··· Document section ···

As more people are vaccinated, travel restrictions are lifted and the American economy is roaring back to life, leaving industrial real estate king and office real estate in an uncomfortable transition. From Chicago and New York to Memphis and Philadelphia, industry pros share their learnings from the pandemic and optimism for the future.
Steve Connolly, SIOR, executive vice president and partner with NAI Hiffman in Chicago, says leading into the pandemic the industrial market was so strong with sales and new developments that many worried the great run had come to an end. As April and May rolled around, industrial rent collections were solid. After the initial shock, the message to brokers was to find deals with developers looking for opportunities in a capital-rich environment.
That approach for Connolly led to a great year finding new opportunities that closed between the end of 2020 and early 2021. Buildings that had good activity pre-pandemic continued to lease-up. In June, for example, Connolly’s team was in negotiation for a 575,000 square foot, two-building industrial project on behalf of Bridge Development and Cabot Properties. Negotiation for the last-mile, in-fill development in Cicero, Ill. progressed accordingly with no interruption. “This was generally the case for industrial development projects in Chicago during 2020.”
Connolly says he found that strong companies and developers looked at it as a moment in time and continued to grow. New companies with no prior industrial background are entering the Chicago industrial market, driving up prices and creating more development opportunities in areas farther out from the urban core that might not have been considered five years ago. “There's a lot of competition and maybe you don't want to be that guy that overpaid for a site that's closer in,” he explains. Connolly also believes the shift to working from home is temporary, and that once that the country reopens, remote working will allow for flexibility and serve to attract top talent.
New York, in contrast, has seen deals become more competitive. “Things are getting a little bit more aggressive on deals and getting a little bit more comfortable,” says Jason Gold, investment broker for New York City-based Ariel Property Advisors responsible for business development in the Bronx. Underwriters have also become more conservative, requiring more equity in deals.
In the first quarter, Ariel has signed on a dozen deals in the Bronx alone with industrial, warehouse, and even some retail properties coming back to useful life.
Gold says in the past few months he’s seen film studio space and ghost kitchens (restaurants that offer delivery-only) become a big play around Silvercup Studios, the city’s most iconic production facility. Investors looking for industrial and warehouse space. “It's not just that ‘Amazon effect,’ which is definitely still in play,” Gold notes.

··· Provided information ···

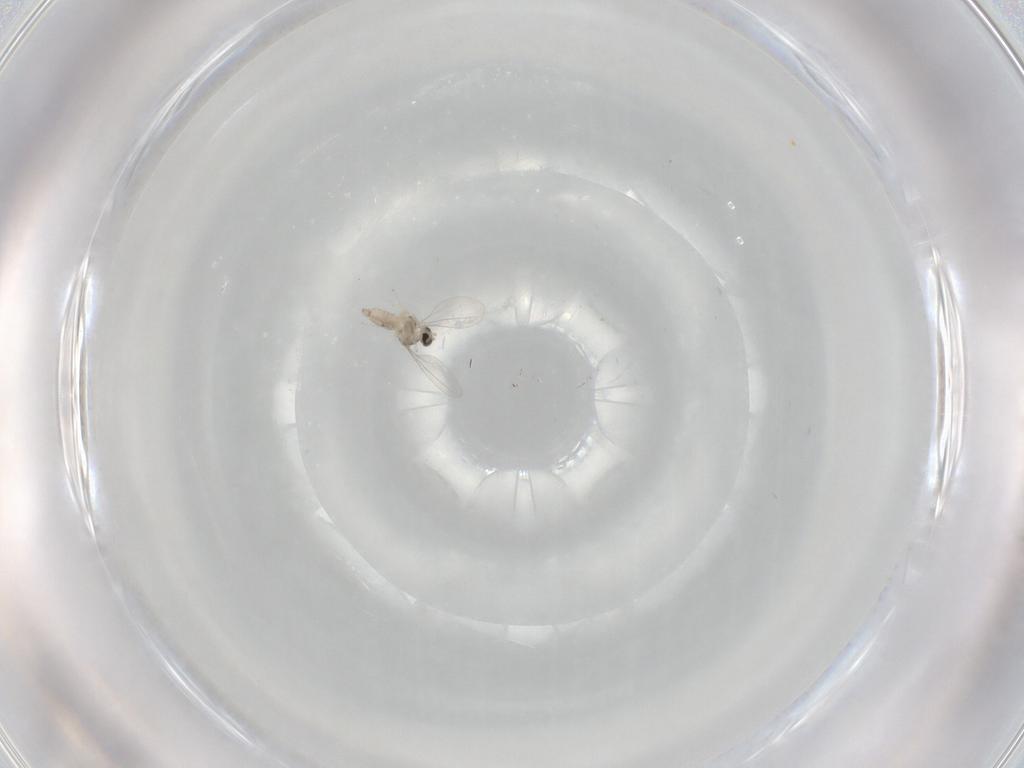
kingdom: Animalia
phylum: Arthropoda
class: Insecta
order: Diptera
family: Cecidomyiidae
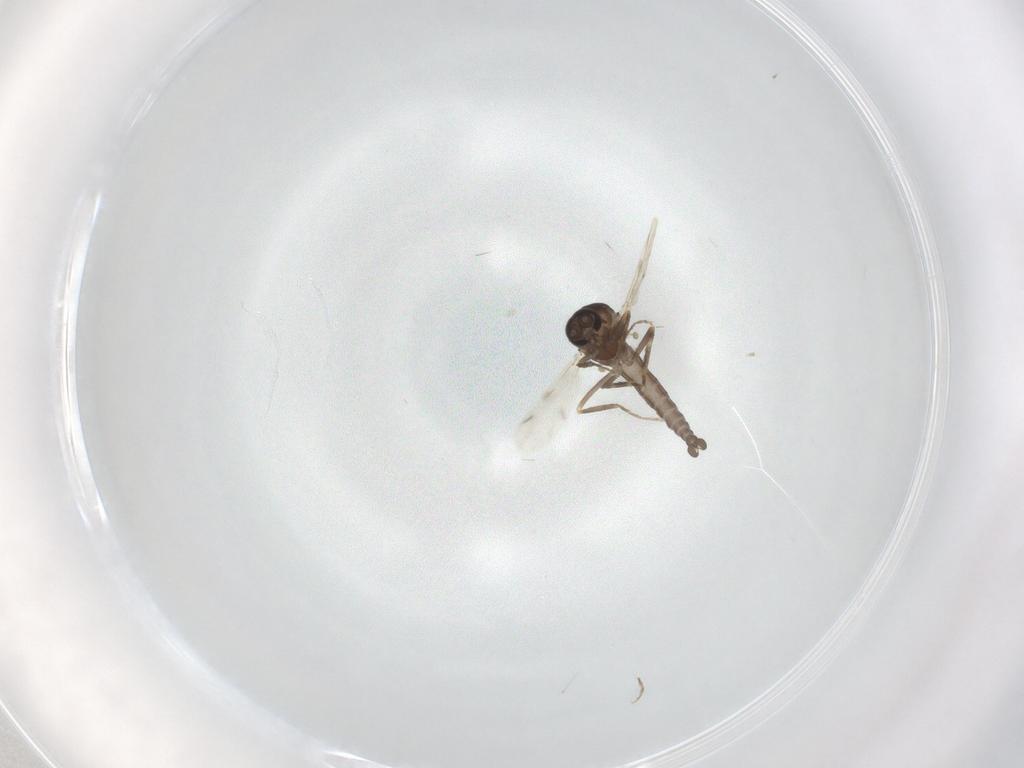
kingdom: Animalia
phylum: Arthropoda
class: Insecta
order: Diptera
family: Ceratopogonidae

···

__Complete the following__
1/ In the real estate article, what was the size of the industrial project Connolly's team was negotiating in June on behalf of Bridge Development and Cabot Properties?
2/ Decide whether each statement agrees with the real estate article: (a) Underwriters in New York have become less conservative. (b) Ariel signed a dozen deals in the Bronx in the first quarter. (c) Connolly believes the shift to working from home is permanent.

__Solutions__
1/ It was a 575,000 square foot, two-building industrial project.

2/
(a) No: "Underwriters have also become more conservative, requiring more equity in deals."
(b) Yes: "In the first quarter, Ariel has signed on a dozen deals in the Bronx alone"
(c) No: "Connolly also believes the shift to working from home is temporary"